__Tarefas a realizar__
**1)** Redigite o trecho do texto sobre a reforma política desde "Em seu pronunciamento, o" até "publicadas nesse período.", inclusive.
**2)** Diga se cada afirmação concorda com o texto sobre a reforma política, respondendo sim ou não e citando as palavras do texto que decidem: (a) Rotta sugere reduzir o número de senadores de 81 para 54. (b) Para Rotta, o voto no Brasil é obrigatório. (c) O debate sobre o tema está em pauta no Congresso Nacional há 20 anos.

__Texto de leitura__
________
Rotta defende ampla reforma política

O deputado Estadual Marcos Rotta (PMDB) defendeu na quarta-feira, uma ampla reforma política para preencher o que ele chamou de “lacuna no eleitorado brasileiro” e ainda sugeriu mudanças que ganharam o apoio de vários parlamentares.
Entre as sugestões de Marcos Rotta, estão à proibição de senadores, integrantes do Ministério Público e parlamentares de assumirem cargos no Executivo. Outra mudança seria a redução do número de senadores que hoje somam 81, para 54, o que significa apenas dois por Estado, e ainda o de deputados federais que passariam de 513 para 400. Outro questionamento abordado pelo presidente da Comissão de Defesa do Consumidor da Assembléia Legislativa foi o papel dos suplentes, pois muitos não são ativos no trabalho político.
Em seu pronunciamento, o deputado lembrou que alguns pontos da reforma estão sendo considerados extremamente polêmicos, como o fim da remuneração de vereadores em municípios com menos de 500 mil habitantes, a adoção do sistema eleitoral misto e a implantação do voto facultativo.
Rotta disse também que muitos eleitores confundem o voto obrigatório, pois para ele, o voto no Brasil não é obrigatório, pois o que existe é a obrigação do eleitor em se dirigir a urna eletrônica, podendo ali, anular seu voto, votar em branco ou ainda optar pela justificativa através dos Correios.
O debate sobre esse assunto já está em pauta há 15 anos no Congresso Nacional e pelo menos 42 matérias legislativas relacionadas ao tema foram publicadas nesse período.
As principais mudanças propostas se referem ao voto distrital, fidelidade partidária, campanha e listas de candidatos por partido. As principais questões que justificam as mudanças são a baixa representatividade, a falta de acompanhamento e o vasto histórico brasileiro de corrupção.
________
__Extrato de dados__

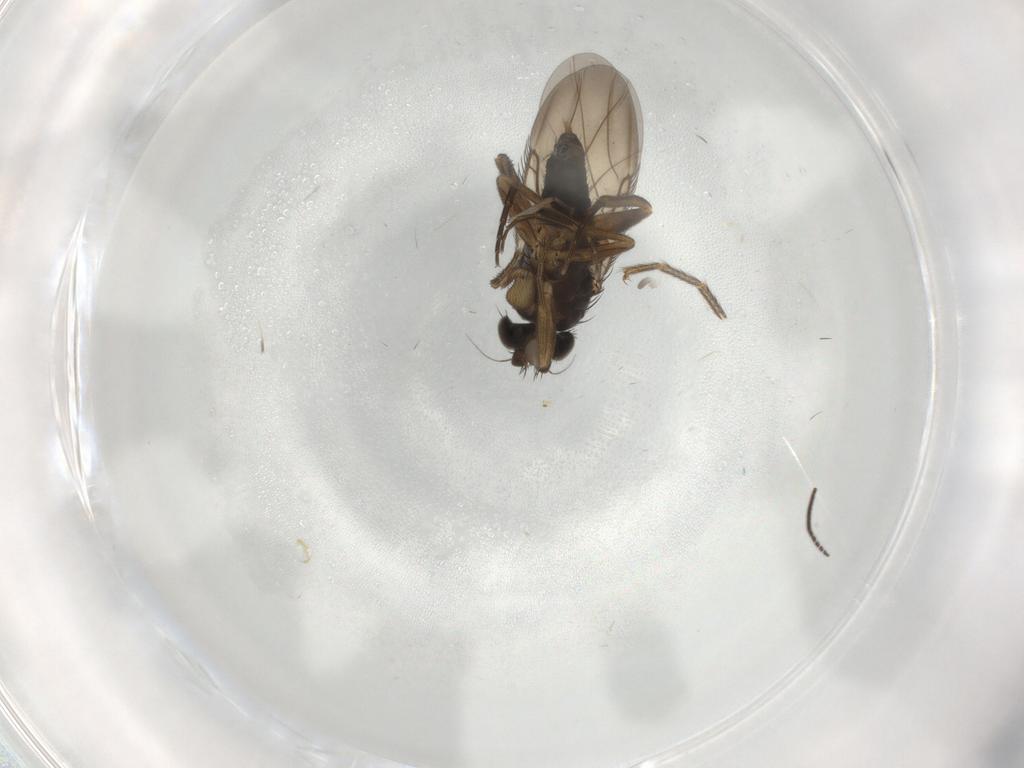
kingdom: Animalia
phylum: Arthropoda
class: Insecta
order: Diptera
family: Phoridae
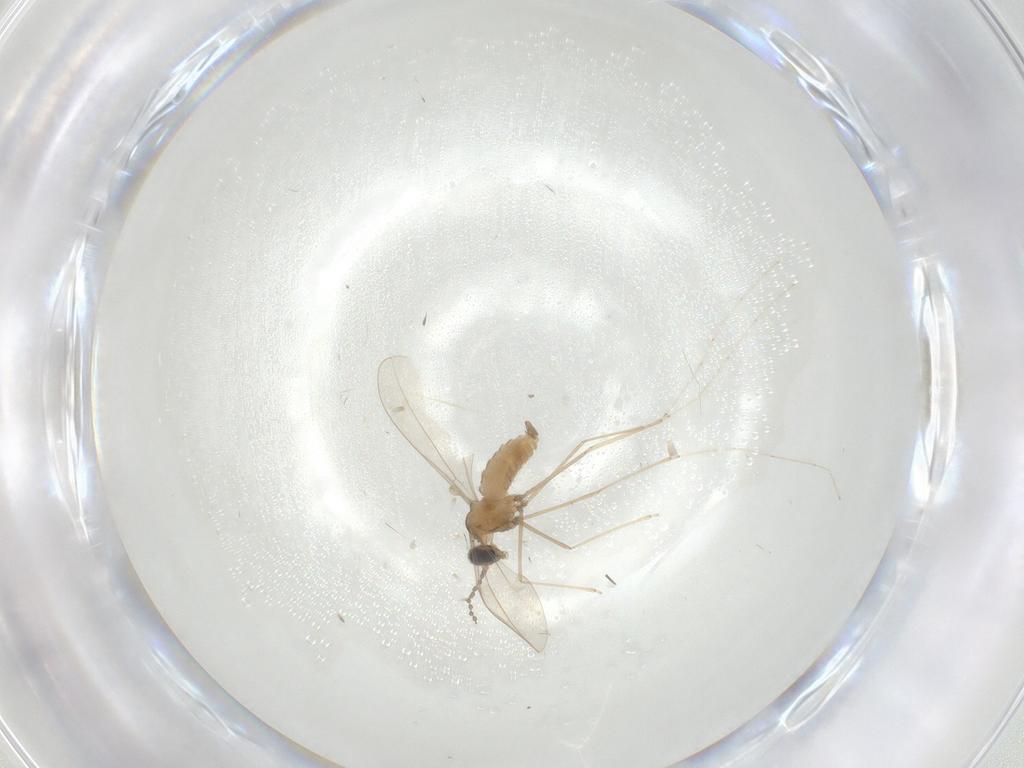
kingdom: Animalia
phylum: Arthropoda
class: Insecta
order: Diptera
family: Cecidomyiidae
________
__Tarefas resolvidas__
**1)**
Em seu pronunciamento, o deputado lembrou que alguns pontos da reforma estão sendo considerados extremamente polêmicos, como o fim da remuneração de vereadores em municípios com menos de 500 mil habitantes, a adoção do sistema eleitoral misto e a implantação do voto facultativo.
Rotta disse também que muitos eleitores confundem o voto obrigatório, pois para ele, o voto no Brasil não é obrigatório, pois o que existe é a obrigação do eleitor em se dirigir a urna eletrônica, podendo ali, anular seu voto, votar em branco ou ainda optar pela justificativa através dos Correios.
O debate sobre esse assunto já está em pauta há 15 anos no Congresso Nacional e pelo menos 42 matérias legislativas relacionadas ao tema foram publicadas nesse período.

**2)**
(a) Sim: "a redução do número de senadores que hoje somam 81, para 54".
(b) Não: "o voto no Brasil não é obrigatório".
(c) Não: "já está em pauta há 15 anos no Congresso Nacional".